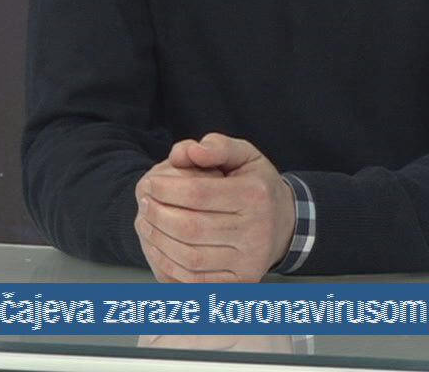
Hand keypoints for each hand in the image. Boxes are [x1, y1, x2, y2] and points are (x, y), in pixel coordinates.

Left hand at [135, 134, 295, 282]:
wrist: (285, 225)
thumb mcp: (245, 155)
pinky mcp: (241, 282)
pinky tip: (159, 249)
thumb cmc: (257, 187)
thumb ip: (217, 146)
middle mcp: (256, 231)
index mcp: (256, 195)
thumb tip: (190, 151)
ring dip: (159, 242)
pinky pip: (196, 280)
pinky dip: (170, 266)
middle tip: (143, 204)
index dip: (166, 189)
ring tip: (146, 224)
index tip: (149, 184)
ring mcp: (249, 261)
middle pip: (191, 228)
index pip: (198, 193)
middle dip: (158, 215)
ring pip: (191, 257)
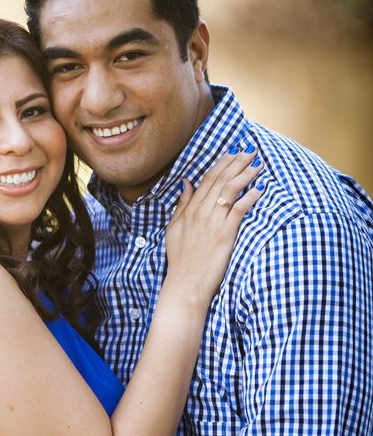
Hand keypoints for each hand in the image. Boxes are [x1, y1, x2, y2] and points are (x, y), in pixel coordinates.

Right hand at [164, 149, 263, 302]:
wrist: (186, 284)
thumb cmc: (181, 260)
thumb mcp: (174, 229)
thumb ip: (181, 205)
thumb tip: (186, 184)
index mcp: (189, 209)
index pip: (208, 178)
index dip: (223, 163)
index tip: (234, 153)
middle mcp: (201, 211)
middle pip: (221, 179)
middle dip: (237, 162)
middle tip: (251, 151)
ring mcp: (213, 222)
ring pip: (231, 189)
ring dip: (246, 174)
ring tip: (258, 165)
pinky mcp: (225, 234)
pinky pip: (239, 208)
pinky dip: (250, 196)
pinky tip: (260, 188)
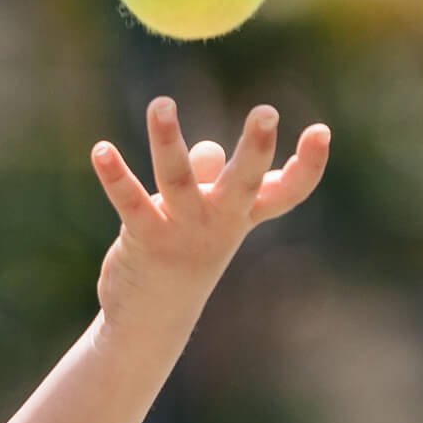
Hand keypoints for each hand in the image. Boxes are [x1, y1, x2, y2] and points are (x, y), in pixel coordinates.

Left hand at [91, 97, 330, 338]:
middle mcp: (219, 221)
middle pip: (243, 182)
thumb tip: (206, 149)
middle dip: (255, 149)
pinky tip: (101, 150)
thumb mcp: (205, 215)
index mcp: (243, 214)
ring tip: (161, 104)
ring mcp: (181, 230)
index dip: (308, 166)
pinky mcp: (143, 238)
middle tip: (266, 112)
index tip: (322, 132)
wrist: (152, 319)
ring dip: (168, 140)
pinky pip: (130, 201)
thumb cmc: (185, 254)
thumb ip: (206, 176)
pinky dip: (115, 175)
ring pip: (176, 179)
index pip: (286, 192)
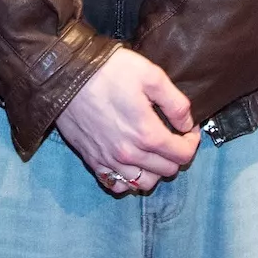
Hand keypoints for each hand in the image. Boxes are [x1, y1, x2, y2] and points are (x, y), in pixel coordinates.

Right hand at [55, 48, 198, 196]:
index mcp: (147, 133)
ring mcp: (109, 161)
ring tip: (152, 151)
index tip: (186, 130)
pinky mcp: (92, 161)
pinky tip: (130, 163)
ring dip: (154, 170)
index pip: (183, 155)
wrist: (66, 75)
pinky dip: (128, 181)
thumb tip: (187, 124)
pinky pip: (116, 186)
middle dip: (175, 154)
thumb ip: (176, 103)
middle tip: (171, 137)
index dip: (191, 142)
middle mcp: (129, 154)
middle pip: (167, 171)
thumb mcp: (151, 75)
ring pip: (144, 183)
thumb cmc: (108, 71)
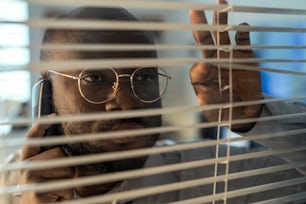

**PROMPT:** Look above for the line with "thumb tip: (190, 151)" and the line with "ring tip: (258, 165)". Output those two and everything between them exactly, pictures excluded.

**PROBLEM SOLUTION:**
thumb tip: (190, 151)
ring dip: (159, 242)
pinky pip: (196, 280)
pinky dip: (170, 266)
middle tip: (143, 204)
index dip: (166, 189)
ring tip: (146, 224)
index tip: (149, 184)
ring mcp: (249, 261)
middle pip: (191, 228)
index pip: (198, 193)
middle dip: (158, 215)
ring pip: (191, 257)
Hand keypoints for each hand in the image. Boxes are [x1, y1, x2, y2] and points are (x, y), in pixel coordinates.

Right hand at [164, 149, 263, 302]:
wrist: (186, 284)
thumb cmc: (181, 260)
thumb mcp: (174, 229)
thumb ip: (181, 205)
thumb tip: (186, 184)
index mcp: (189, 209)
index pip: (208, 178)
index dip: (223, 163)
index tip: (234, 153)
middle mcp: (201, 211)
middle pip: (221, 179)
middle dip: (237, 162)
middle tip: (251, 151)
ring mcp: (213, 222)
ring pip: (231, 189)
ring dip: (246, 174)
ring tip: (258, 165)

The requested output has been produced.